### Records to process ###

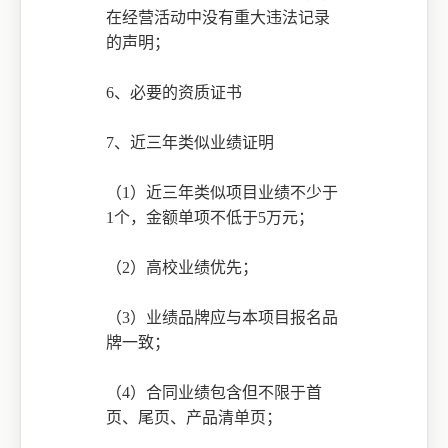
在经营活动中没有重大违法记录
的声明；
6、必要的资质证书
7、近三年类似业绩证明
（
1）近三年类似项目业绩不少于
1个，金额单项不低于5万元；
（
2）高校业绩优先
；
（
3）
业绩品牌应与本项目报名品
牌一致；
（
4）
合同业绩包含但不限于首
页、尾页、产品清单页；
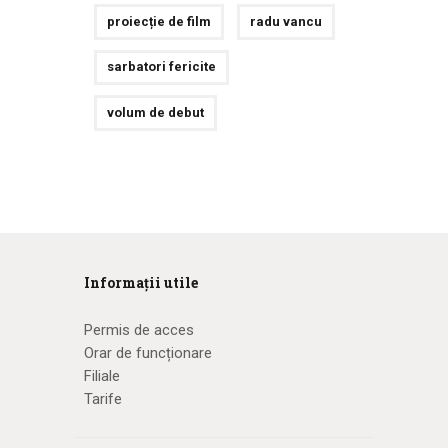
proiecție de film
radu vancu
sarbatori fericite
volum de debut
Informații utile
Permis de acces
Orar de funcționare
Filiale
Tarife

###

• [Requirement]: Copy out every line of the data without any change, from the line containing "proiecție de film" down to the final line, including both of those lines.

• [Expected answer]:
proiecție de film
radu vancu
sarbatori fericite
volum de debut
Informații utile
Permis de acces
Orar de funcționare
Filiale
Tarife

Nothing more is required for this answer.